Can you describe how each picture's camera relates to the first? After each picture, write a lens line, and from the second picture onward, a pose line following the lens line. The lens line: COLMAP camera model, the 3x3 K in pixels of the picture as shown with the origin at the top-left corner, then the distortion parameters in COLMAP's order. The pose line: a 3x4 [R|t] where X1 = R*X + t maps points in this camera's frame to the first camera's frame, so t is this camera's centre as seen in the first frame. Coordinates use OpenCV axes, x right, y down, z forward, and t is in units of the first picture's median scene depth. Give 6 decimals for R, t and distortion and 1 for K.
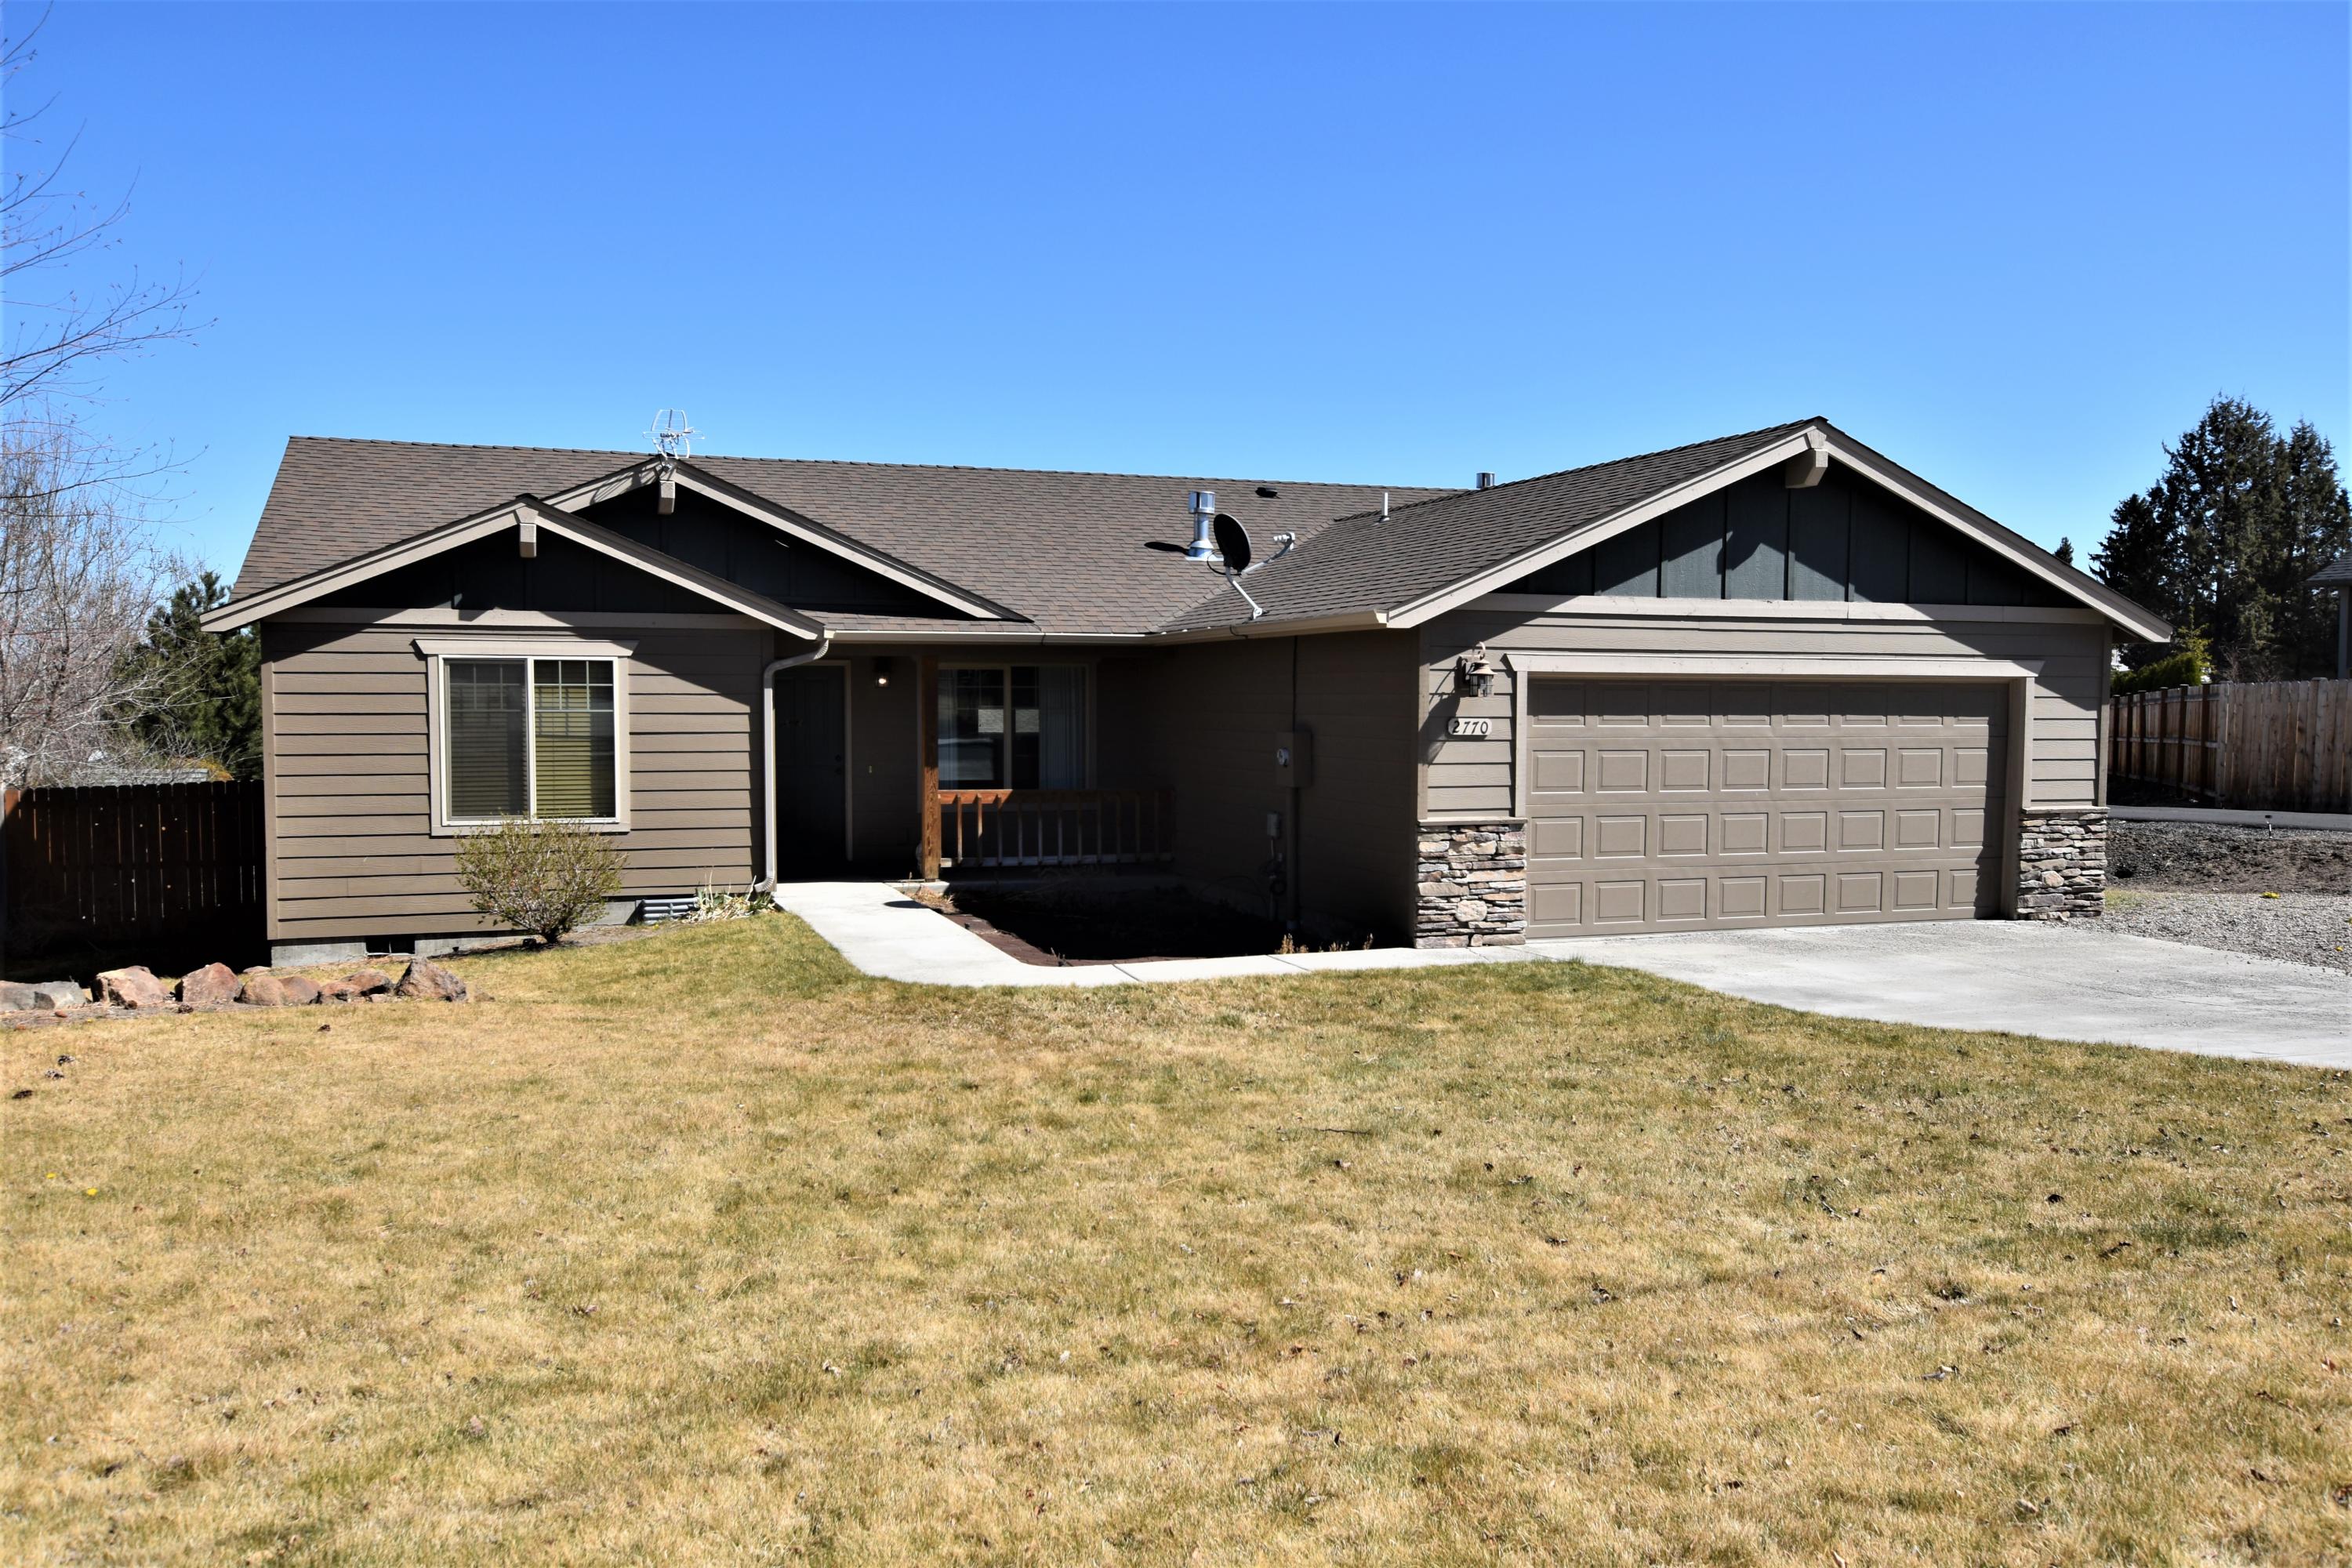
lens RADIAL K [[1823.9, 0, 1176.0], [0, 1823.9, 784.0], [0, 0, 1]] dist [-0.003336, 0.000906]
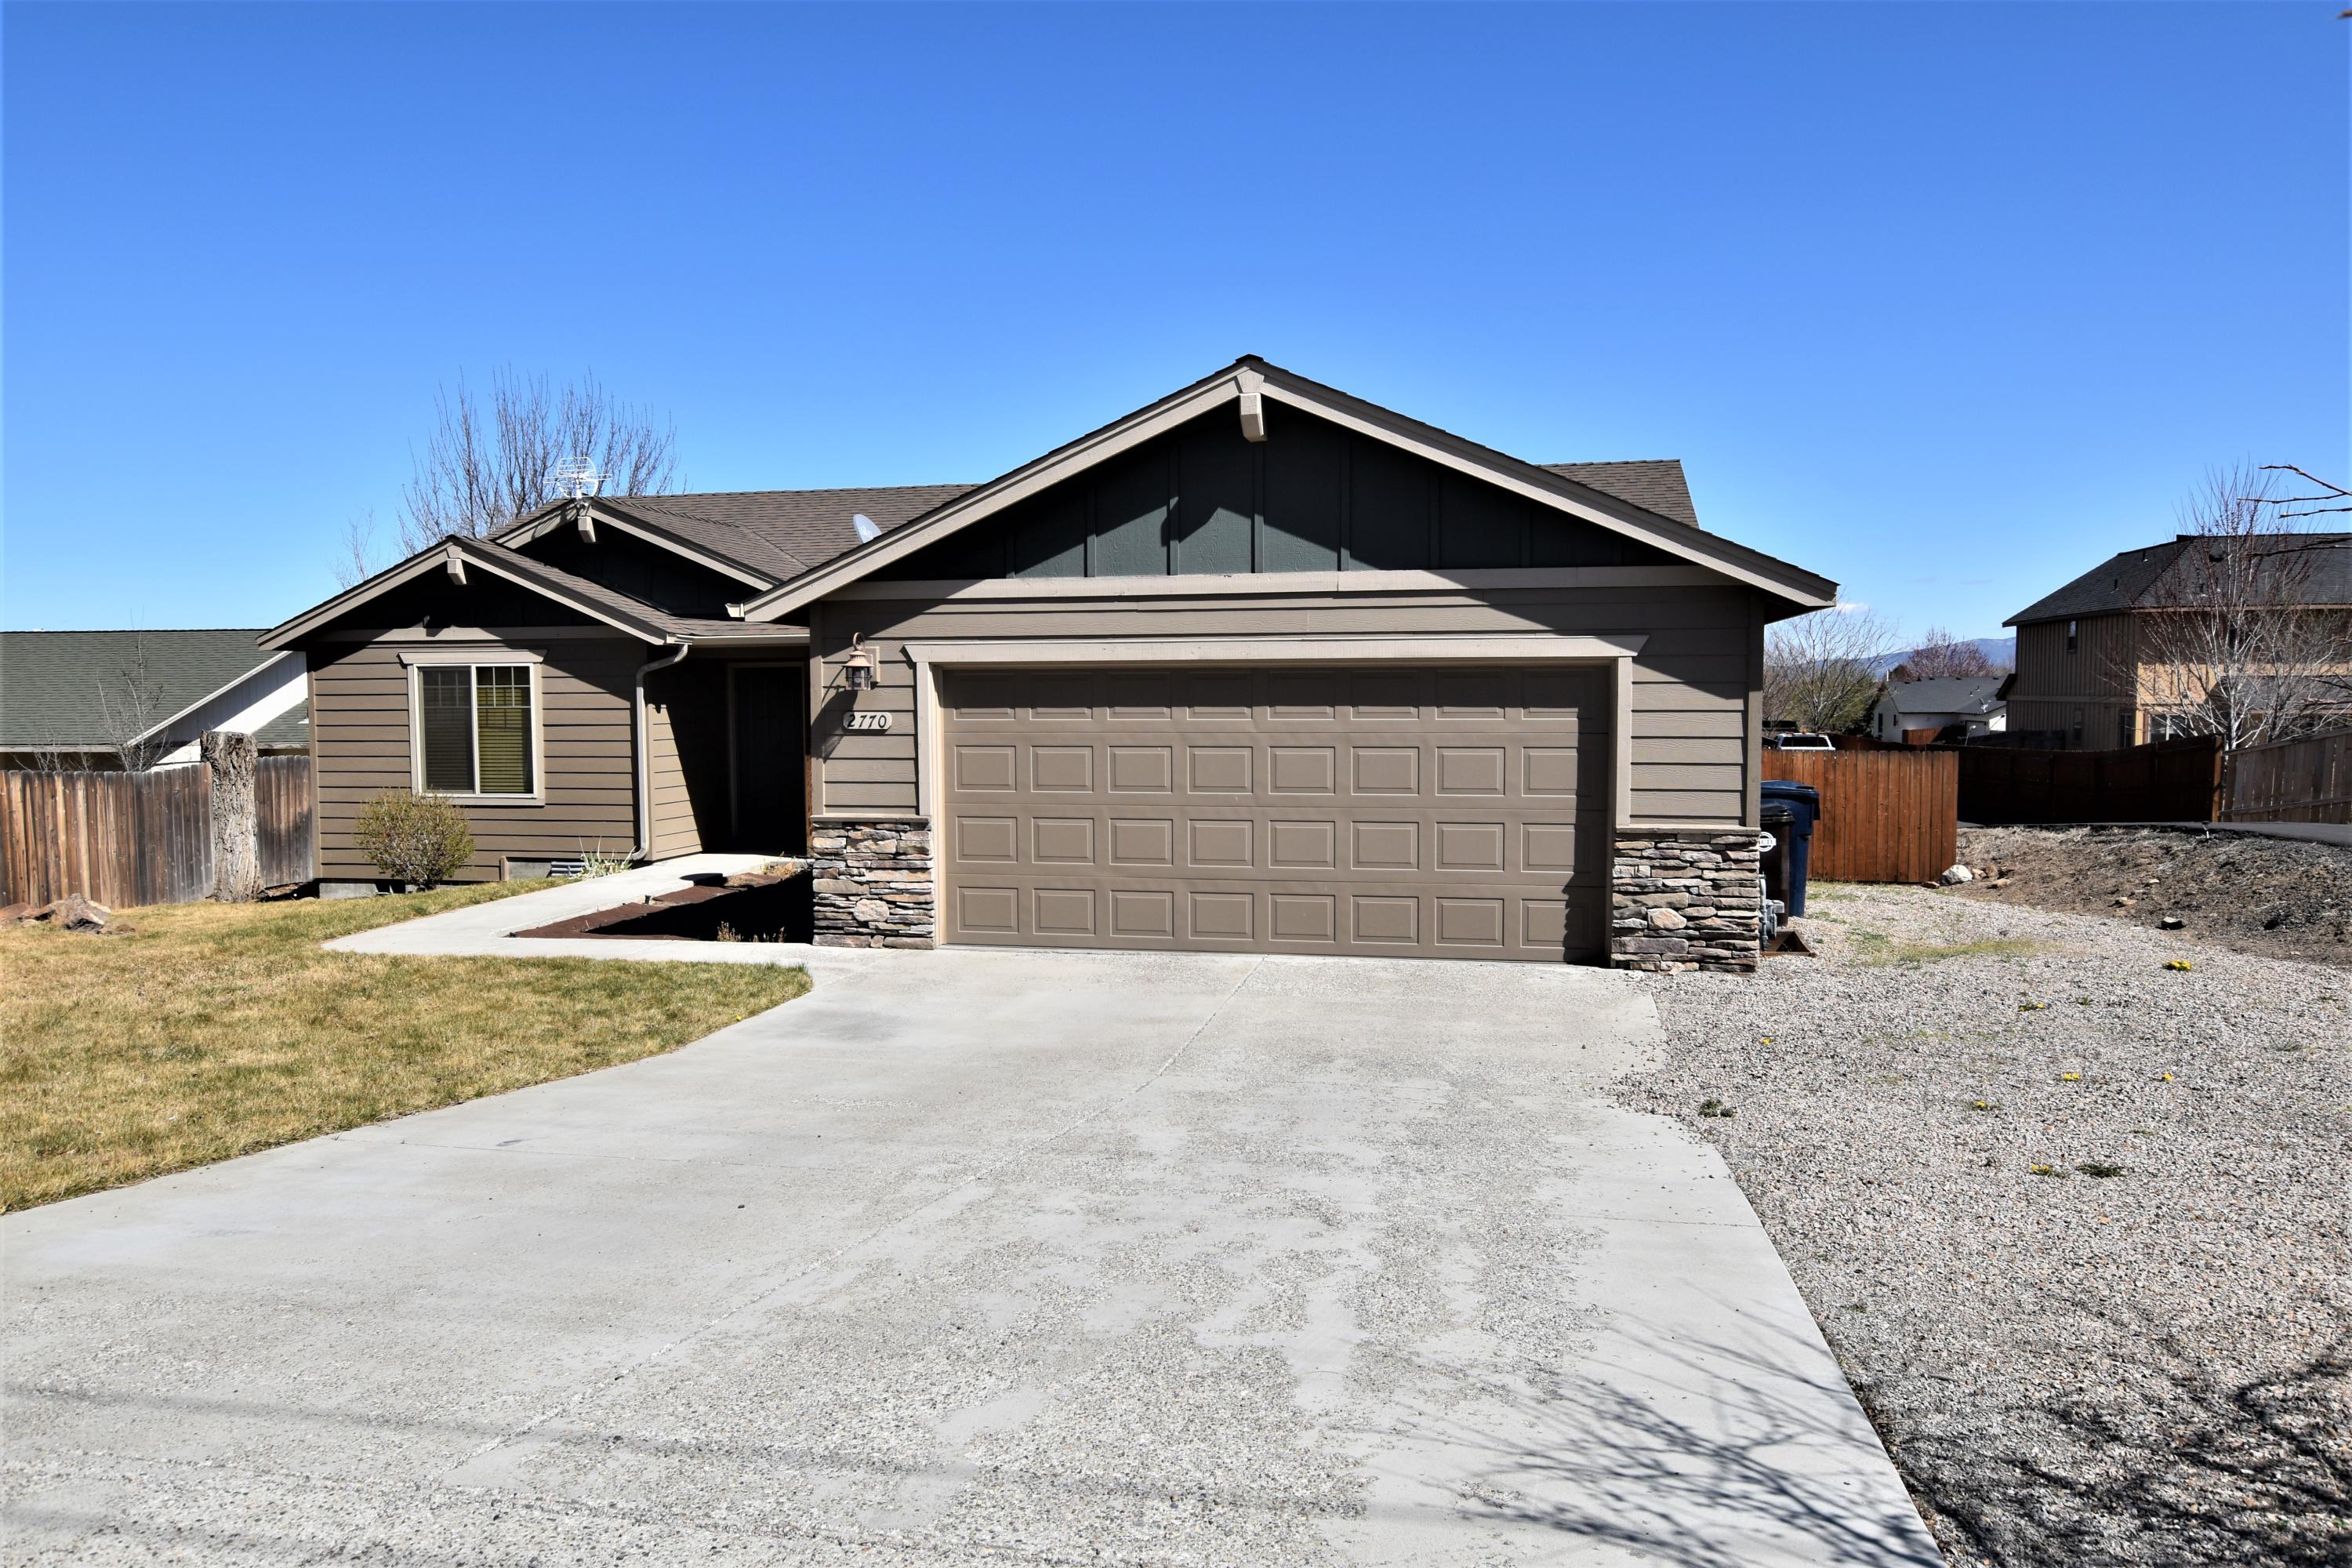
lens RADIAL K [[1614.3, 0, 1176.0], [0, 1614.3, 784.0], [0, 0, 1]] dist [-0.026922, 0.000702]
pose [[0.853351, 0.021269, -0.520903, 0.686756], [-0.016359, 0.999768, 0.014021, -0.011348], [0.521080, -0.003444, 0.853501, 0.327260]]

+ + +

Work task
The listing above must be retyped word for word, without the pictures.

Written response
Can you describe how each picture's camera relates to the first? After each picture, write a lens line, and from the second picture onward, a pose line following the lens line. The lens line: COLMAP camera model, the 3x3 K in pixels of the picture as shown with the origin at the top-left corner, then the distortion parameters in COLMAP's order. The pose line: a 3x4 [R|t] where X1 = R*X + t maps points in this camera's frame to the first camera's frame, so t is this camera's centre as seen in the first frame. Coordinates use OpenCV axes, x right, y down, z forward, and t is in units of the first picture's median scene depth. Give 6 decimals for R, t and distortion and 1 for K.
lens RADIAL K [[1823.9, 0, 1176.0], [0, 1823.9, 784.0], [0, 0, 1]] dist [-0.003336, 0.000906]
lens RADIAL K [[1614.3, 0, 1176.0], [0, 1614.3, 784.0], [0, 0, 1]] dist [-0.026922, 0.000702]
pose [[0.853351, 0.021269, -0.520903, 0.686756], [-0.016359, 0.999768, 0.014021, -0.011348], [0.521080, -0.003444, 0.853501, 0.327260]]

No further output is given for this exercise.